Records for processing

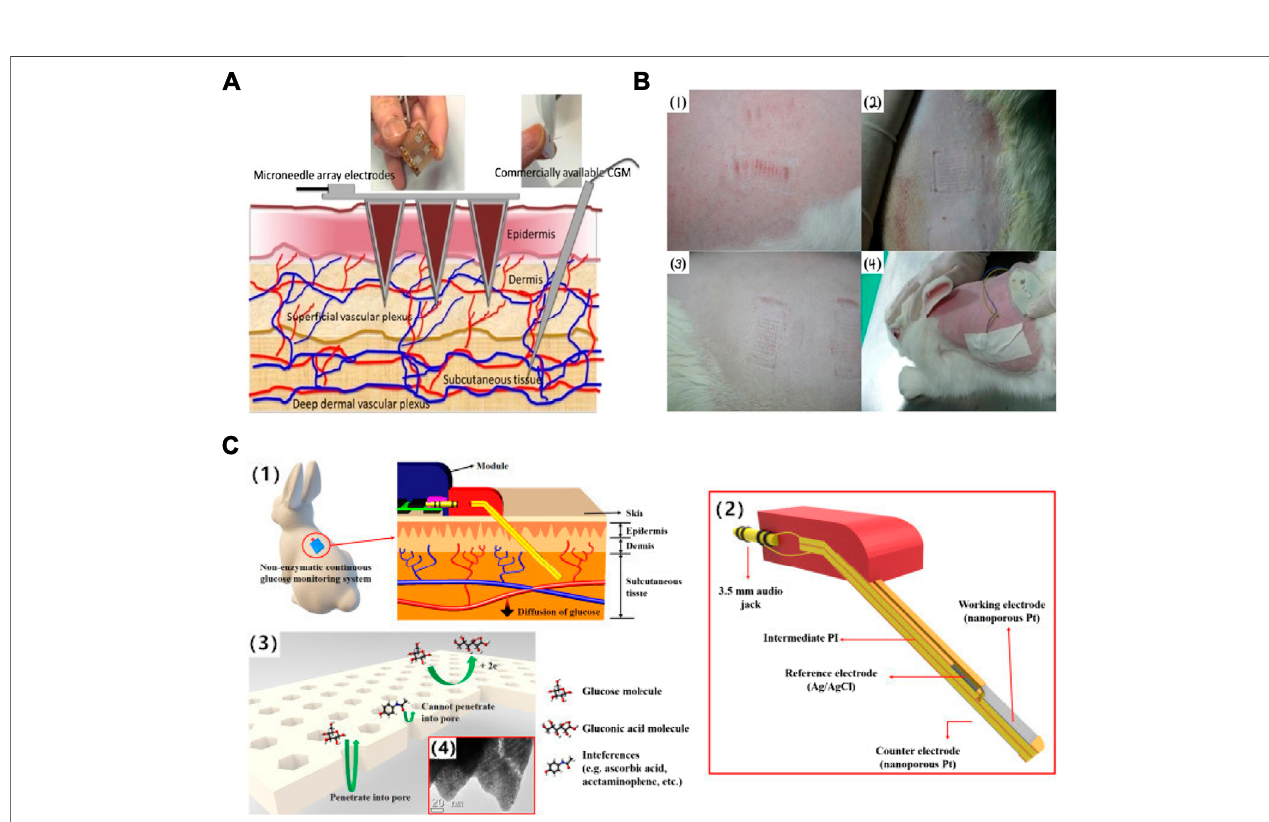
FIGURE2| Theschematicandpro fi lemapoftheinterstitial fl uid-basedCGMs. (A) Twomethods(Microneedlearrayelectrode&&commerciallyCGM)detectedthe concentration of the blood glucose from the interstitial fl uid (Sharma et al., 2016). (B) The photographs of insertion test of the sensor on (1) guinea pig, (2) rat, and (3) rabbit, and (4) the senor after being attached and partially inserted into a rabbit (Lee et al., 2016). (C) Semi-implantable device (1) a rodent worn the semi-implantable CGM. (2) the cross-section view of the device. (3), (4) Progress of oxidation reaction on nPt surface (glucose and interferences) and TEM graph (Yoon et al., 2018).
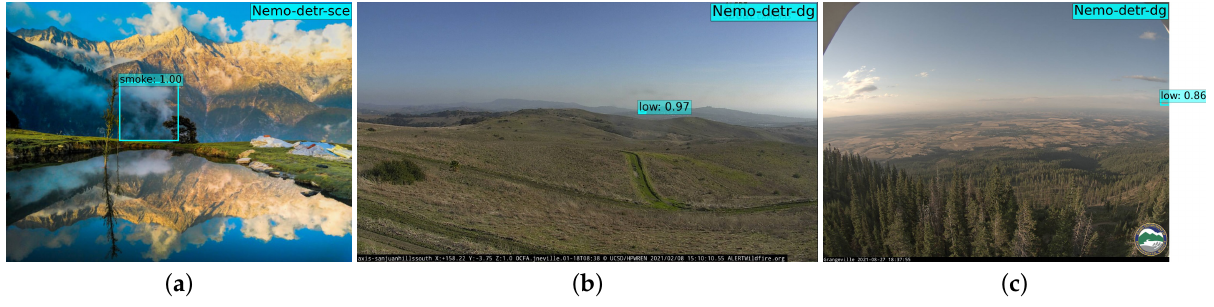
Figure 18. ( a ) Detection of cloud as smoke in an uncommon background for wildfire scenarios. All three false alarms created by Nemo-DETR-sce are of these kinds (professional nature photography). ( b ) San Juan hills south, a location not seen by our models. A white flat building near the horizon is incorrectly detected as low-density smoke. The hazy background contributed to the false detection. ( c ) Another challenging image from a camera located in Idaho. A smoke-like column of cloud on the horizon in a hazy background was detected as low-density cloud.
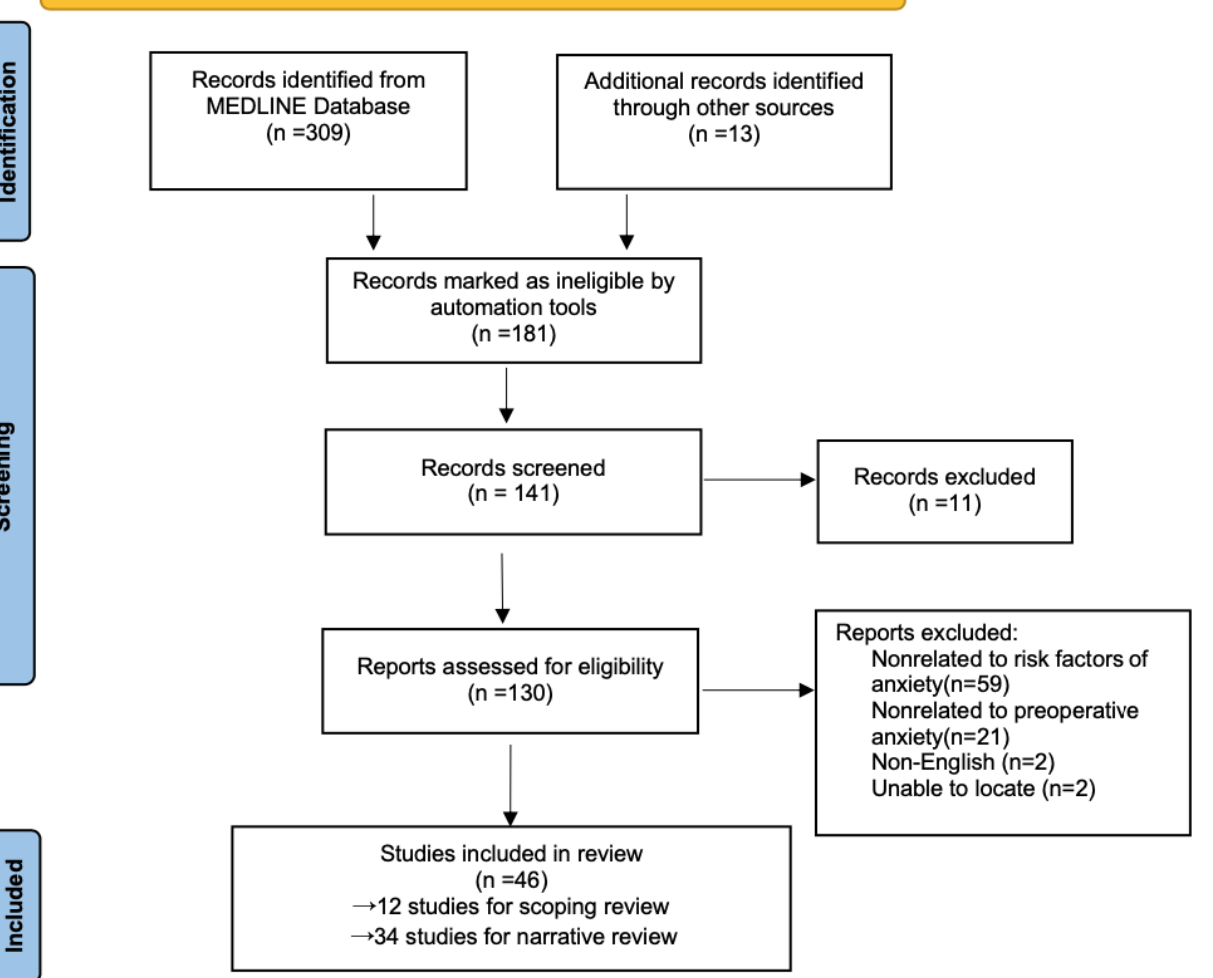
Figure 1. Flow of publication selection processes.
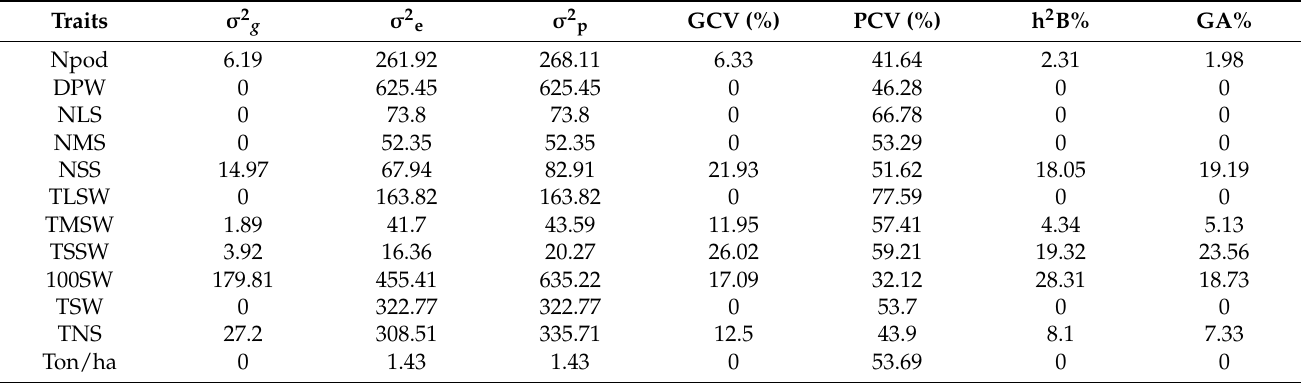
Table 6. Estimates of variability, heritability and genetic advances of the yield traits for 28 lines of Bambara groundnut.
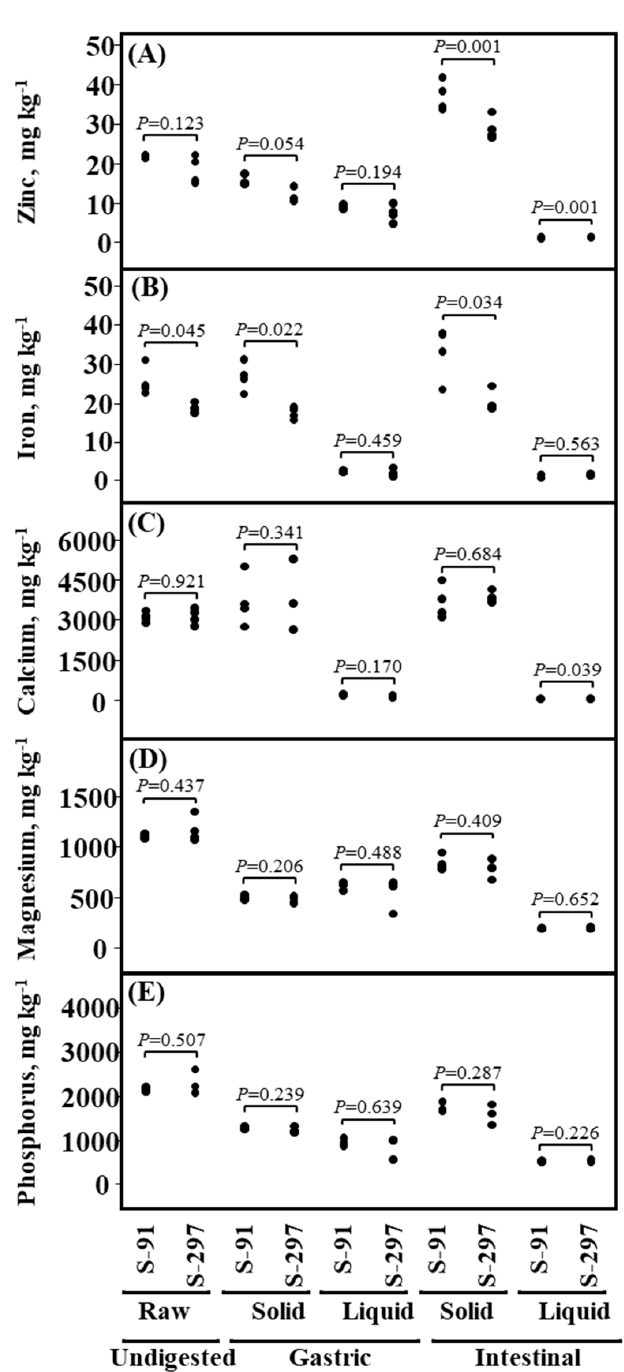
Figure 4. Bio-accessibility of mineral–nutrients between S-91 and S-297 lines. In vitro digestion of seed paste for ( A ) zinc, ( B ) iron, ( C ) calcium, ( D ) magnesium and ( E ) phosphorus concentrations in the different phases of the digest (Undigested, Gastric and Intestinal) in each fraction (Raw sample, Solid and Liquid). P -values indicate differences between the two genotypes (S-91 and S-297) as determined by t -test ( n = 4).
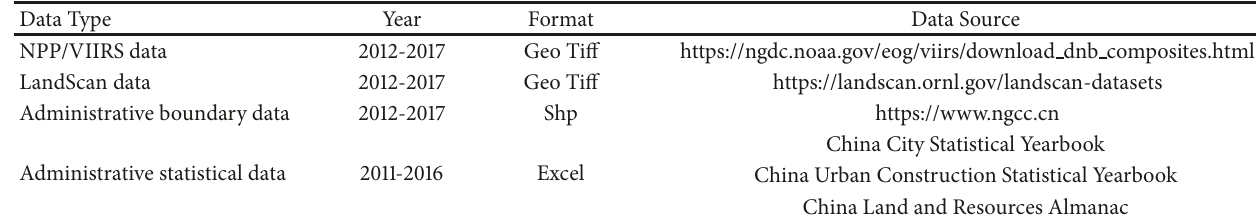
Table 1: The datasets used in the study (by format and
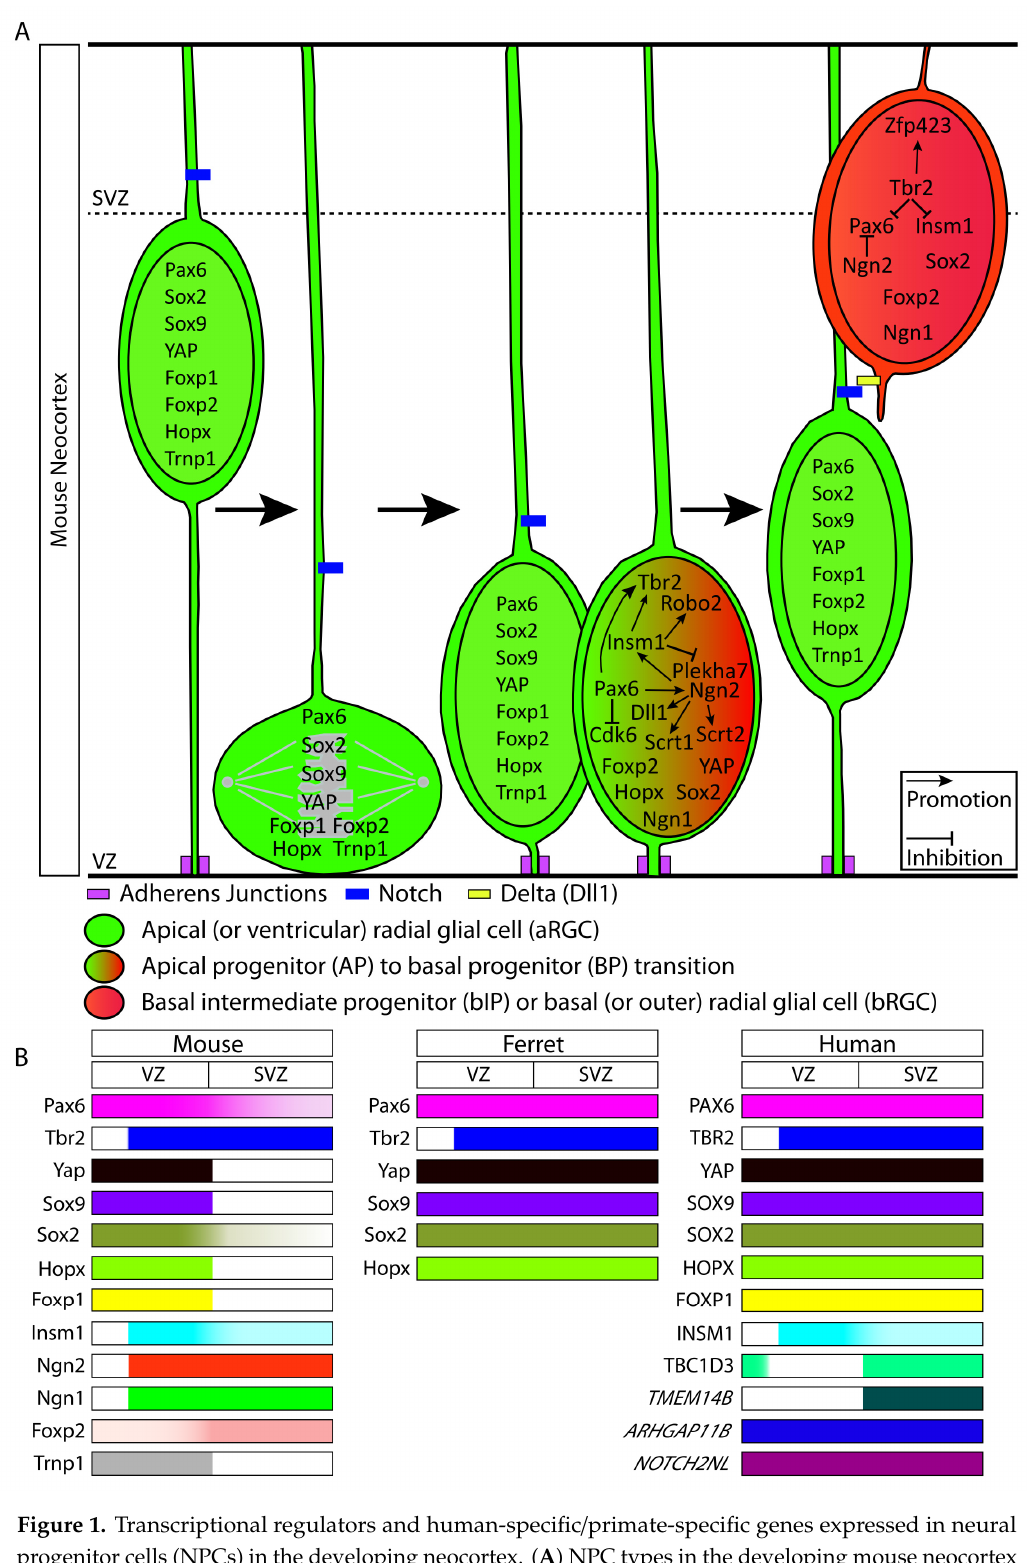
Figure 1. Transcriptional regulators and human-specific / primate-specific genes expressed in neural progenitor cells (NPCs) in the developing neocortex. ( A ) NPC types in the developing mouse neocortex showing the transcriptional regulators expressed in each NPC type. For the NPC types and arrows, see keys. ( B ) Expression pattern of the transcriptional regulators and human-specific / primate-specific genes in the two principal germinal zones, i.e., VZ and SVZ, across mouse, ferret and human. Color intensity in each bar represents the relative expression of the respective protein or mRNA (italics) in the VZ and the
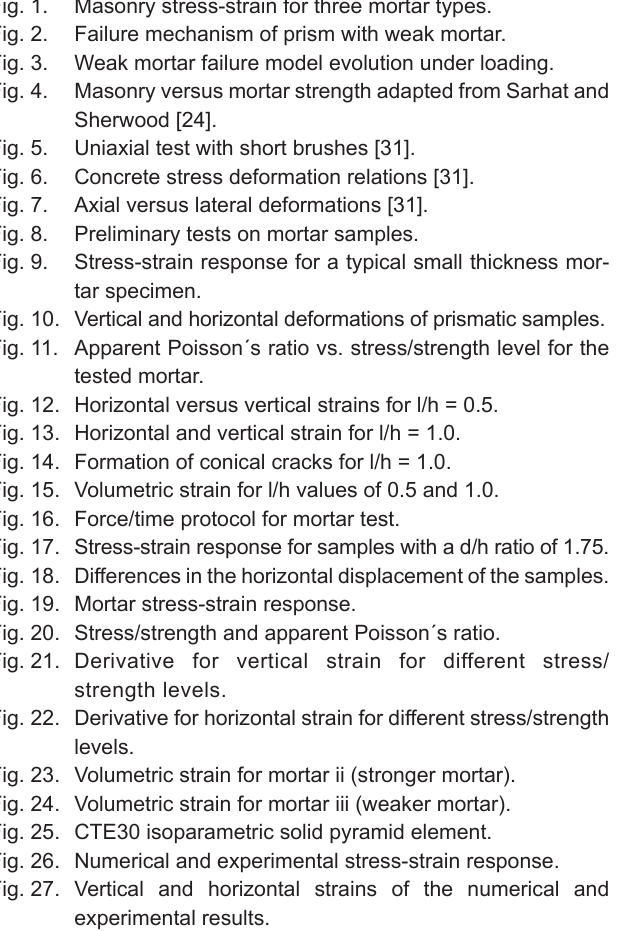
Fig. 1. Masonry stress-strain for three mortar types. Fig. 2. Failure mechanism of prism with weak mortar. Fig. 3. Weak mortar failure model evolution under loading. Fig. 4. Masonry versus mortar strength adapted from Sarhat and Sherwood [24]. Fig. 5. Uniaxial test with short brushes [31]. Fig. 6. Concrete stress deformation relations [31]. Fig. 7. Axial versus lateral deformations [31]. Fig. 8. Preliminary tests on mortar samples. Fig. 9. Stress-strain response for a typical small thickness mor- tar specimen. Fig. 10. Vertical and horizontal deformations of prismatic samples. Fig. 11. Apparent Poisson´s ratio vs. stress/strength level for the tested mortar. Fig. 12. Horizontal versus vertical strains for l/h = 0.5. Fig. 13. Horizontal and vertical strain for l/h = 1.0. Fig. 14. Formation of conical cracks for l/h = 1.0. Fig. 15. Volumetric strain for l/h values of 0.5 and 1.0. Fig. 16. Force/time protocol for mortar test. Fig. 17. Stress-strain response for samples with a d/h ratio of 1.75. Fig. 18. Differences in the horizontal displacement of the samples. Fig. 19. Mortar stress-strain response. Fig. 20. Stress/strength and apparent Poisson´s ratio. Fig. 21. Derivative for vertical strain for different stress/ strength levels. Fig. 22. Derivative for horizontal strain for different stress/strength levels. Fig. 23. Volumetric strain for mortar ii (stronger mortar). Fig. 24. Volumetric strain for mortar iii (weaker mortar). Fig. 25. CTE30 isoparametric solid pyramid element. Fig. 26. Numerical and experimental stress-strain response. Fig. 27. Vertical and horizontal strains of the numerical and experimental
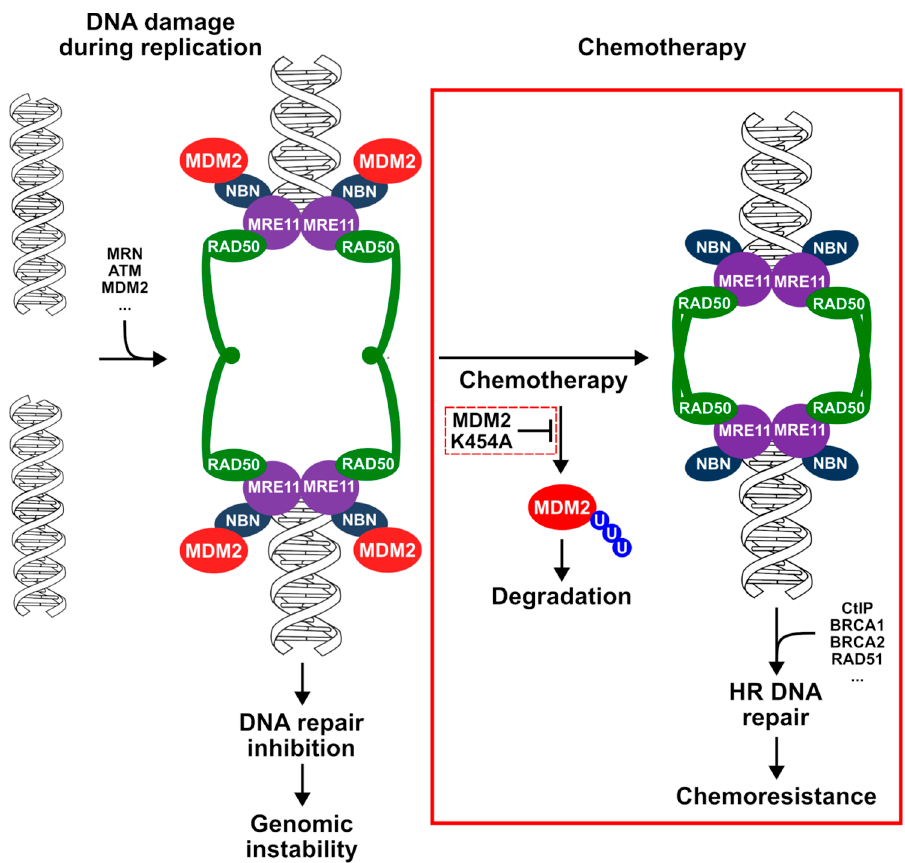
Figure 9. Proposed model of MDM2 protein action during DNA double-strand breaks repair after treatment with DNA-damaging chemotherapeutics. Chemotherapy-induced double-strand breaks stimulate activation of the kinases responsible for MDM2 dissociation from the MRN complex; MDM2 is ubiquitinated and degraded, opening the way for effective DNA repair through the homologous recombination mechanism and resulting in the acquisition of chemoresistance. The novel elements of the model proposed on the basis of the results presented in our study are marked with a red box.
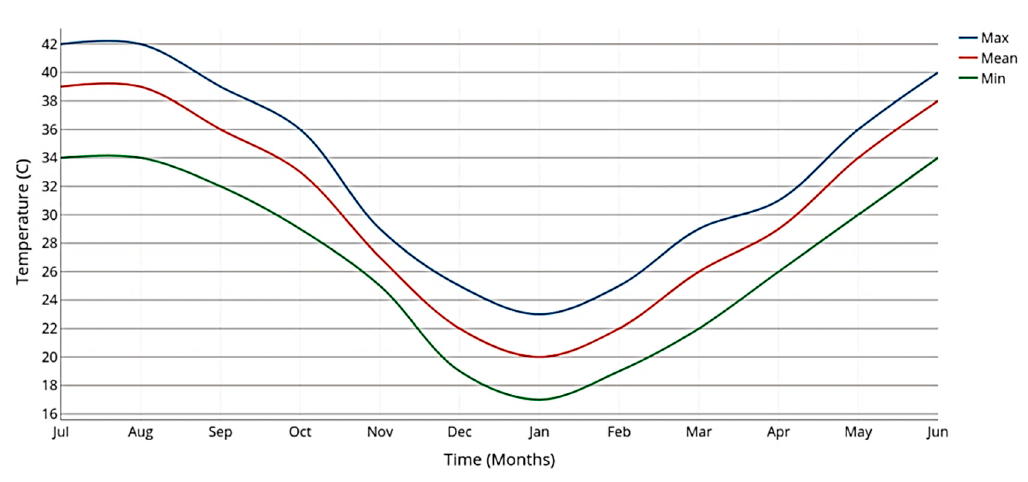
Figure 4. Daily electricity load profiles of Houses 1, 2, 6, 7 & 8 (July 2017 and August 2018).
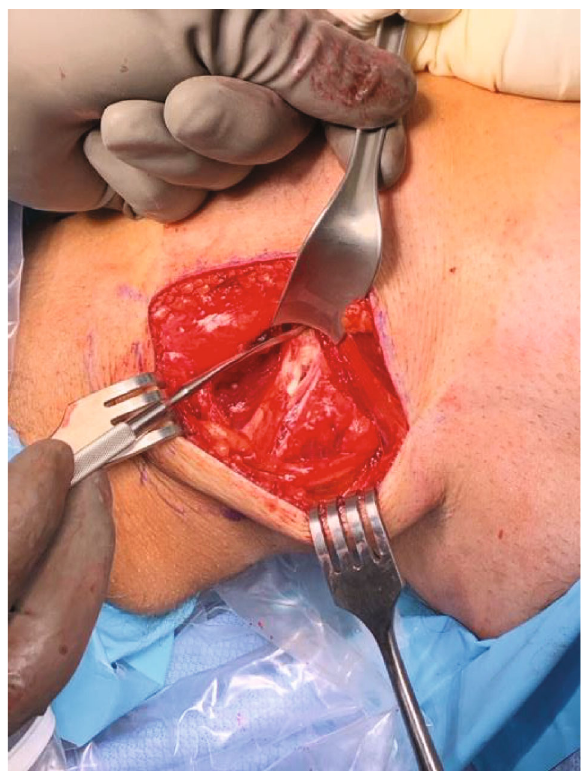
Figure 3: Lateral gastrocnemius tendon exposure.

Work task
Go line by line through the records and copy those that contain the word "protein".

Reply to the task
Figure 1. Transcriptional regulators and human-specific / primate-specific genes expressed in neural progenitor cells (NPCs) in the developing neocortex. ( A ) NPC types in the developing mouse neocortex showing the transcriptional regulators expressed in each NPC type. For the NPC types and arrows, see keys. ( B ) Expression pattern of the transcriptional regulators and human-specific / primate-specific genes in the two principal germinal zones, i.e., VZ and SVZ, across mouse, ferret and human. Color intensity in each bar represents the relative expression of the respective protein or mRNA (italics) in the VZ and the
Figure 9. Proposed model of MDM2 protein action during DNA double-strand breaks repair after treatment with DNA-damaging chemotherapeutics. Chemotherapy-induced double-strand breaks stimulate activation of the kinases responsible for MDM2 dissociation from the MRN complex; MDM2 is ubiquitinated and degraded, opening the way for effective DNA repair through the homologous recombination mechanism and resulting in the acquisition of chemoresistance. The novel elements of the model proposed on the basis of the results presented in our study are marked with a red box.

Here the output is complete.